The Fourth Brother’s Quest

Newt Barnes is an informed and enthusiastic speaker in Cathleen’s “IR, Spitzer and the Universe” memorial symposium. Unfortunately Al interrupts him by bustling in to refresh the coffee urn.

After the noise subsides, Newt picks up his story. “As I was saying, it’s time for the Spitzer‘s inspirational life story. Mind you, Spitzer was designed to inspect very faint infra-red sources, which means that it looks at heat, which means that its telescope and all of its instruments have to be kept cold. Very cold. At lift-off time, Spitzer was loaded with 360 liters of liquid helium coolant, enough to keep it below five Kelvins for 2½ years.”

“Kelvins?”

“Absolute temperature. That’d be -268°C or -450°F. Very cold. The good news was that clever NASA engineers managed to stretch that coolant supply an extra 2½ years so Spitzer gave us more than five years of full-spectrum IR data.”

<mild applause>

“Running out of coolant would have been the end for Spitzer, except it really marked a mid-life transition. Even without the liquid helium, Spitzer is far enough from Earth’s heat that the engineers could use the craft’s solar arrays as a built-in sunshield. That kept everything down to about 30 Kelvins. Too warm for Spitzer‘s long-wavelength instruments but not too warm for its two cameras that handle near infra-red. They chugged along just fine for another eleven years and a fraction. During its 17-year life Spitzer produced pictures like this shot of a star-forming region in the constellation Aquila…”

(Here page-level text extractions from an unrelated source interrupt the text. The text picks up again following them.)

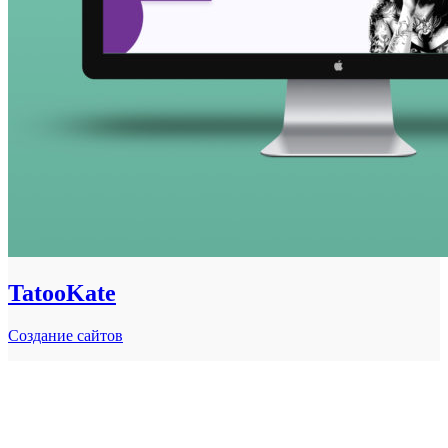
TatooKate
Создание сайтов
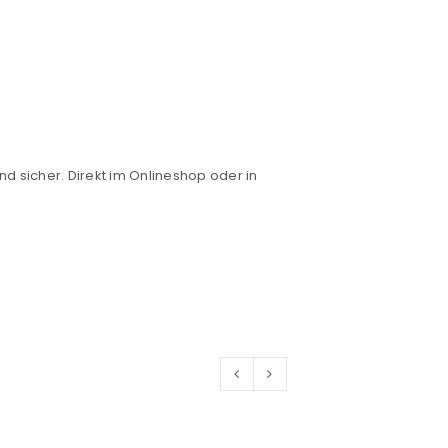
nd sicher. Direkt im Onlineshop oder in
euen Passworts wird an deine E-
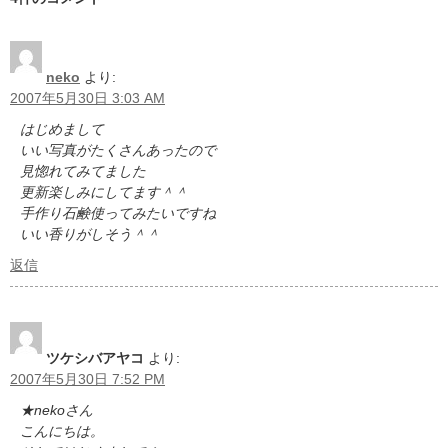
neko
より:
2007年5月30日 3:03 AM
はじめまして
いい写真がたくさんあったので
見惚れてみてました
更新楽しみにしてます＾＾
手作り石鹸使ってみたいですね
いい香りがしそう＾＾
返信
ツケシバアヤコ
より:
2007年5月30日 7:52 PM
★nekoさん
こんにちは。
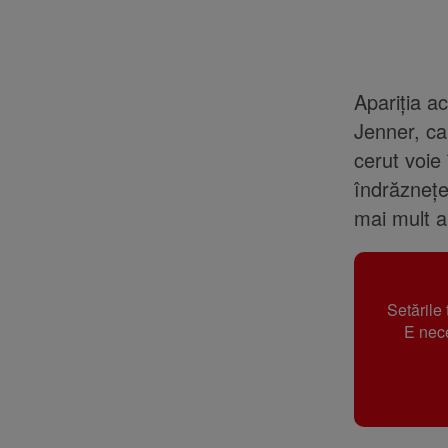
Apariția a
Jenner, ca
cerut voie
îndrăznețe
mai mult 
Setările
E nece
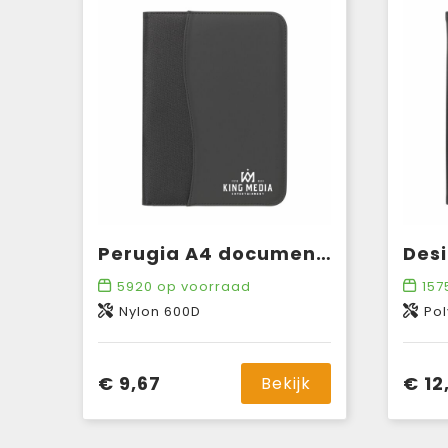
Perugia A4 documentenmap
5920
op voorraad
157
Nylon 600D
Pol
€ 9,67
€ 12
Bekijk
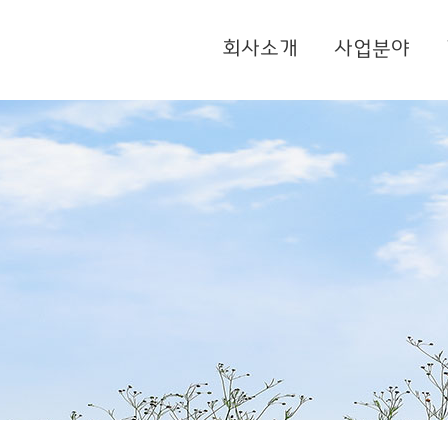
회사소개
사업분야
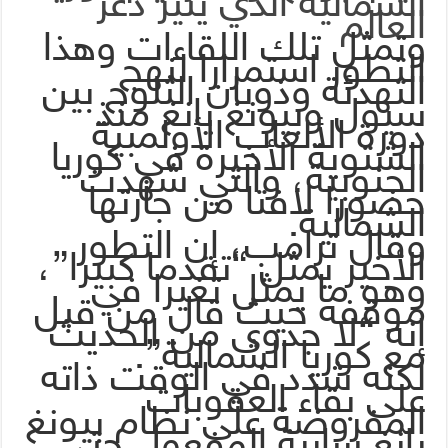
الشمالية الذي يثير ذعر
العالم
وتمثل تلك اللقاءات وهذا
التطور استمرارا لنهج
التهدئة وذوبان الثلوج بين
سيول وبيونغ يانغ منذ
دورة الألعاب الأولمبية
الشتوية الأخيرة في كوريا
الجنوبية، والتي شهدت
حضورا لافتا من جارتها
الشمالية.
وقال ترامب، إن التطور
الأخير يمثل “تقدما كبيرا”،
وهو ما يمثل تغيرا في
موقفه حيث قال من قبل
إنه “لا جدوى من الحديث
مع كوريا الشمالية”.
لكنه شدد في الوقت ذاته
على بقاء العقوبات
المفروضة على نظام بيونغ
يانغ سارية المفعول حتى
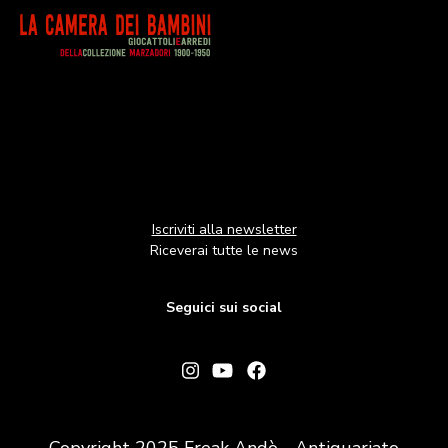
Image
Iscriviti alla newsletter
Riceverai tutte le news
Seguici sui social
Copyright 2025 Freak Andò - Antiquariato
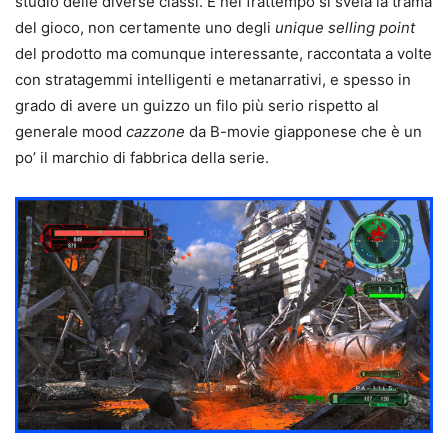
studio delle diverse classi. E nel frattempo si svela la trama
del gioco, non certamente uno degli
unique selling point
del prodotto ma comunque interessante, raccontata a volte
con stratagemmi intelligenti e metanarrativi, e spesso in
grado di avere un guizzo un filo più serio rispetto al
generale mood
cazzone
da B-movie giapponese che è un
po’ il marchio di fabbrica della serie.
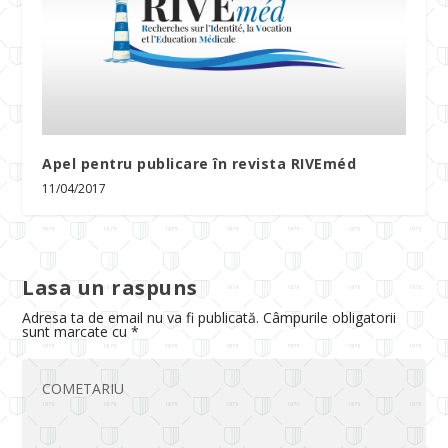
Apel pentru publicare în revista RIVEméd
11/04/2017
Lasa un raspuns
Adresa ta de email nu va fi publicată.
Câmpurile obligatorii
sunt marcate cu
*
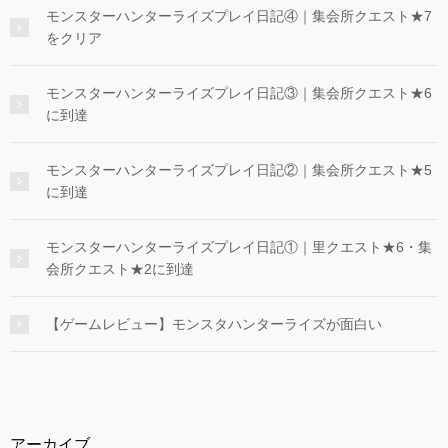
モンスターハンターライズプレイ日記④｜集会所クエスト★7
をクリア
モンスターハンターライズプレイ日記③｜集会所クエスト★6
に到達
モンスターハンターライズプレイ日記②｜集会所クエスト★5
に到達
モンスターハンターライズプレイ日記①｜里クエスト★6・集
会所クエスト★2に到達
【ゲームレビュー】モンスタハンターライズが面白い
アーカイブ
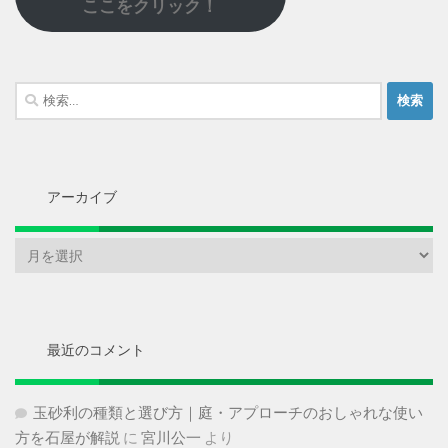
ここをクリック！
検
索:
アーカイブ
ア
ー
カ
イ
ブ
最近のコメント
玉砂利の種類と選び方｜庭・アプローチのおしゃれな使い
方を石屋が解説
に
宮川公一
より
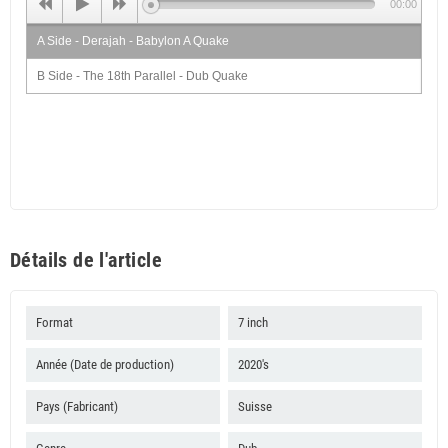
00:00
A Side - Derajah - Babylon A Quake
B Side - The 18th Parallel - Dub Quake
Détails de l'article
Format
7 inch
Année (Date de production)
2020's
Pays (Fabricant)
Suisse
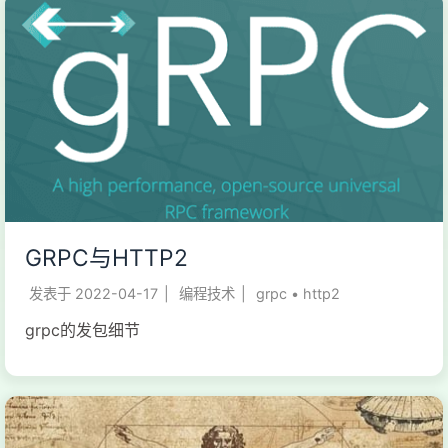
GRPC与HTTP2
发表于
2022-04-17
|
编程技术
|
grpc
•
http2
grpc的发包细节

NASA/JPL-Caltech/Milky Way Project.

The maybe-an-Art-major goes nuts, you can’t even make out the words, but Newt barrels on. “Here’s where I let you in on a secret. The image covers an area about twice as wide as the Moon so you shouldn’t need a telescope to spot it in our Summertime sky. However, even on a good night you won’t see anything like this and there are several reasons why. First, the light’s very faint. Each of those color-dense regions represents a collection of hundreds or thousands of young stars. They give off tons of visible light but nearly all of that is blocked by their dusty environment. Our nervous system’s timescale just isn’t designed for capturing really faint images. Your eye acts on photons it collects during the past tenth of a second or so. An astronomical sensor can focus on a target for minutes or hours while it accumulates enough photons for an image of this quality.”

“But you told us that Spitzer can see through dust.”

“That it can, but not in visible colors. Spitzer‘s cameras ignored the visible range. Instead, they gathered the incoming infrared light and separated it into three wavelength bands. Let’s call them long, medium and short. In effect, Spitzer gave us three separate black-and-white photos, one for each band. Back here on Earth, the post-processing team colorcoded each of those photos — red for long, green for medium and blue for short. Then they laid the three on top of each other to produce the final image. It’s what’s called ‘a falsecolor image’ and it can be very informative if you know what to look for. Most published astronomical images are in fact enhanced or colorcoded like this in some way to highlight structure or indicate chemical composition or temperature.”

“What happened after the extra extra years?”

“Problems had just built up. Spitzer doesn’t orbit the Earth, it orbits the Sun a little bit slower than Earth does. It gets further away from us every minute. It used to be able to send us its data almost real-time, but now it’s so far away a 2hour squirt-cast drains its batteries. Recharging the batteries using Spitzer‘s solar arrays tilts the craft’s antenna away from Earth — not good. Spitzer‘s about 120° behind Earth now and there’ll come a time when it’ll be behind the Sun from us, completely out of communication. Meanwhile back on Earth, the people and resources devoted to Spitzer will be needed to run the James Webb Space Telescope. NASA decided that January 30 was time to pull the plug.”

Cathleen takes the mic. “Euge, serve bone et fidélis. Well done, thou good and faithful servant.”